Easy adaptability in programming
If application software is designed in such a way that its programmers are able to easily adapt the interface layer that deals with the OS, window manager or desktop environment to new or changing standards, then the programmers would only have to monitor notifications from the environment creators or component library designers and quickly adjust their software with updates for their users, all with minimal effort and a lack of costly and time-consuming redesign. This method would encourage programmers to pressure those upon whom they depend to maintain a reasonable notification process that is not onerous to anyone involved.
Software appliances
Another approach to avoiding dependency issues is to deploy applications as a software appliance. A software appliance encapsulates dependencies in a pre-integrated self-contained unit such that users no longer have to worry about resolving software dependencies. Instead the burden is shifted to developers of the software appliance.
Portable applications
An application (or version of an existing conventional application) that is completely self-contained and requires nothing to be already installed.
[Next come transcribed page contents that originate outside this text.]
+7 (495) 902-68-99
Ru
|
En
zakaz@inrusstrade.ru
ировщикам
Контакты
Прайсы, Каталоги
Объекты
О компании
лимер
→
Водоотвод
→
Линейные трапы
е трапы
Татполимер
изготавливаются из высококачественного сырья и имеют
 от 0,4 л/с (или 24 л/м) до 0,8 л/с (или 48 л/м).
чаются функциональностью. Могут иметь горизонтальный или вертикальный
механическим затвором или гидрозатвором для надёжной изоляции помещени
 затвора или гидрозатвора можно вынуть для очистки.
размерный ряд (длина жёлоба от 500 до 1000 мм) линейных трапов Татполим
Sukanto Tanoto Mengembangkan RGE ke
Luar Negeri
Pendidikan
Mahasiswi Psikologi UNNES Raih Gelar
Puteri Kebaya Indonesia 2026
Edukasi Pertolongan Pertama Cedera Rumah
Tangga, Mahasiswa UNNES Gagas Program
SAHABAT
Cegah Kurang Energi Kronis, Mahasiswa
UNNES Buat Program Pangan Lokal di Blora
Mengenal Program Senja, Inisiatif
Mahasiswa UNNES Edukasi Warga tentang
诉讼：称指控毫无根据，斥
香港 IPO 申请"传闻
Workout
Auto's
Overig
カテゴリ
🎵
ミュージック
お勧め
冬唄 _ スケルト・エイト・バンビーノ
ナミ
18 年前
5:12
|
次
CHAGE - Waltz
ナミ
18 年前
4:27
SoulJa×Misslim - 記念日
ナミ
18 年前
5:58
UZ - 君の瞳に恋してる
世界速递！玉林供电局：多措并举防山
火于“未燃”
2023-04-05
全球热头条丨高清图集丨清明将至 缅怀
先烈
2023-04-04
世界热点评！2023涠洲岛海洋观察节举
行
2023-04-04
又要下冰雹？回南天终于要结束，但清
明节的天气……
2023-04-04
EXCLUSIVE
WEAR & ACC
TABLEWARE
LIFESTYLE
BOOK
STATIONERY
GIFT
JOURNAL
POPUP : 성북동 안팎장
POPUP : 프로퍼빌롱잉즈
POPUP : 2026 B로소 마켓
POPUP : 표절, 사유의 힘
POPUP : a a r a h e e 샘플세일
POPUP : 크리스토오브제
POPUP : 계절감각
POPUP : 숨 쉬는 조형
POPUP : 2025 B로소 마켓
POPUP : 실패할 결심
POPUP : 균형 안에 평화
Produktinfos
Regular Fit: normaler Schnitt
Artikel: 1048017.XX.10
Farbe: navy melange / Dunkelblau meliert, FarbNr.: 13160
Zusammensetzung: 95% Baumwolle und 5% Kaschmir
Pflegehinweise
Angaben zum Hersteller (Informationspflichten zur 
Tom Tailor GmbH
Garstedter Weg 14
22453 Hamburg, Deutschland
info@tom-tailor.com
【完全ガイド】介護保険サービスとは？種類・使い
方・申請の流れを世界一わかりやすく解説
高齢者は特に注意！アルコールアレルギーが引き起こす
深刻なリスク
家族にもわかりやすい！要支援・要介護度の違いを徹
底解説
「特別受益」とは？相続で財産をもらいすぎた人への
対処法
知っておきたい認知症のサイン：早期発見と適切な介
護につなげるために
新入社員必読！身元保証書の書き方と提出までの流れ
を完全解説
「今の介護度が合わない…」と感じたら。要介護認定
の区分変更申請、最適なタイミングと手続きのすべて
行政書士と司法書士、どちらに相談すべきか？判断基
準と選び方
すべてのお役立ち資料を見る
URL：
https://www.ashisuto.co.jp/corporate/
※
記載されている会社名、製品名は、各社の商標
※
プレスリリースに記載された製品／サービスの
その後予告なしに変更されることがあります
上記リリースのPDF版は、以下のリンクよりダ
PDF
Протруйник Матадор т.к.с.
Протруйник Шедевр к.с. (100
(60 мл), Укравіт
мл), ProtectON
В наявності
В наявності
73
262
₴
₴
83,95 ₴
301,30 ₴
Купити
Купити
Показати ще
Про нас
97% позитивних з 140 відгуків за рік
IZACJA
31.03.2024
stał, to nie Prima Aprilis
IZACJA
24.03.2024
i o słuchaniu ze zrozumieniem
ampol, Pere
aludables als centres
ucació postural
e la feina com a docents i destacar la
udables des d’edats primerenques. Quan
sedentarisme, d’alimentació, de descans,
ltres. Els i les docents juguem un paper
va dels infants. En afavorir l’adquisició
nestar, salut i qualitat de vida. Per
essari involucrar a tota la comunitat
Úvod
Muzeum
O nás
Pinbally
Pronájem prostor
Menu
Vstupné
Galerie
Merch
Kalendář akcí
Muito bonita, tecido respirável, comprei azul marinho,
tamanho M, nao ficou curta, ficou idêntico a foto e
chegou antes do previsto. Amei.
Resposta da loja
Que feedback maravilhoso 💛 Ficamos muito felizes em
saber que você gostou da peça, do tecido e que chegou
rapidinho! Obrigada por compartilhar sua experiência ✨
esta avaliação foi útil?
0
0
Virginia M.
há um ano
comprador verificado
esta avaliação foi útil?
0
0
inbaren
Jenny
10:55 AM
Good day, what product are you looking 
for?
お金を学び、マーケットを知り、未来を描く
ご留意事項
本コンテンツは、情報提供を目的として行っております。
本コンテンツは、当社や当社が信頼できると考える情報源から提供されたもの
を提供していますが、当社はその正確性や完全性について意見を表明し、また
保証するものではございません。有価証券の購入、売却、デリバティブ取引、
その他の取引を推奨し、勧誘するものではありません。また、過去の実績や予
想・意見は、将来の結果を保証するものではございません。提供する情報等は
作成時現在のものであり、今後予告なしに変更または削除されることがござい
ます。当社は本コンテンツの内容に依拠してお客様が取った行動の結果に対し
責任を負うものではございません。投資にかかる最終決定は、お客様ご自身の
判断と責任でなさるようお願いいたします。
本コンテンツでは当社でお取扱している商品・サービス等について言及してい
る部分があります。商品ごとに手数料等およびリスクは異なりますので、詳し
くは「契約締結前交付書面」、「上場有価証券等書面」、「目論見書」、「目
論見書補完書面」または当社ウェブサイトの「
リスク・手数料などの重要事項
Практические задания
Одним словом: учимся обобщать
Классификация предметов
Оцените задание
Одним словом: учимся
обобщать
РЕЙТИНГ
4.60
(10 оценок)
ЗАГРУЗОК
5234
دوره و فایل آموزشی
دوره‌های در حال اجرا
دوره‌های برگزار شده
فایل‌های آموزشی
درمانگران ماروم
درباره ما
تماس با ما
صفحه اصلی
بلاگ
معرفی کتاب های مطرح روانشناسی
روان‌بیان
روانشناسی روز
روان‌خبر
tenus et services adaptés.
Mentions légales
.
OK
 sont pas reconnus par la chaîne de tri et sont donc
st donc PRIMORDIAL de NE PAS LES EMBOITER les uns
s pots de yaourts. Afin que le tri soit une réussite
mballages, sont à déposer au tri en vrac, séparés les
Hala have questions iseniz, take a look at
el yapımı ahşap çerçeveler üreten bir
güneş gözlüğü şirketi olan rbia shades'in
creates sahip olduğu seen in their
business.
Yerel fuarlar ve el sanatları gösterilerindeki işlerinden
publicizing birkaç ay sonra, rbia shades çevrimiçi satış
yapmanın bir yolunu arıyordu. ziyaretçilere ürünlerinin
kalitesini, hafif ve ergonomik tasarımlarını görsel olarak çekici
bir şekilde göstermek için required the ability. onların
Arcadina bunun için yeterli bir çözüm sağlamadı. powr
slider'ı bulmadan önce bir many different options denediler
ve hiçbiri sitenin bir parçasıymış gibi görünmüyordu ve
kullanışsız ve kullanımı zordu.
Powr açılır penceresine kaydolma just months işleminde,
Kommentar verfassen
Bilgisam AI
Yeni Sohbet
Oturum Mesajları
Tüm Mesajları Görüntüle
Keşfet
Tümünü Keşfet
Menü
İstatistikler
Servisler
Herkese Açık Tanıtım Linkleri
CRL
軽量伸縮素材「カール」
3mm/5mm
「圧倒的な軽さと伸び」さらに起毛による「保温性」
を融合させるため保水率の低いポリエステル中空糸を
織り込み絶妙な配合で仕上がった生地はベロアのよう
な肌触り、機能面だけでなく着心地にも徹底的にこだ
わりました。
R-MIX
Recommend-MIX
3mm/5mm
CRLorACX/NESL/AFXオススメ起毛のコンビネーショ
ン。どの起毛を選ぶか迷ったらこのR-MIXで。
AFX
It is coded to have all necessary components included, or is designed to keep all necessary files within its own directory, and will not create a dependency problem. These are often able to run independently of the system to which they are connected. Applications in RISC OS and the ROX Desktop for Linux use application directories, which work in much the same way: programs and their dependencies are self-contained in their own directories (folders).
This method of distribution has also proven useful when porting applications designed for Unix-like platforms to Windows, the most noticeable drawback being multiple installations of the same shared libraries. For example, Windows installers for gedit, GIMP, and XChat all include identical copies of the GTK+ toolkit, which these programs use to render widgets. On the other hand, if different versions of GTK+ are required by each application, then this is the correct behavior and successfully avoids dependency hell.
On specific computing platforms, "dependency hell" often goes by a local specific name, generally the name of components.
DLL Hell – a form of dependency hell occurring on Microsoft Windows.
Extension conflict – a form of dependency hell occurring on the classic Mac OS.
Java Classloader#JAR hell – a form of dependency hell occurring in the Java Runtime Environment before build tools like Apache Maven solved this problem back in 2004.
RPM hell – a form of dependency hell occurring in the Red Hat distribution of Linux and other distributions that use RPM as a package manager.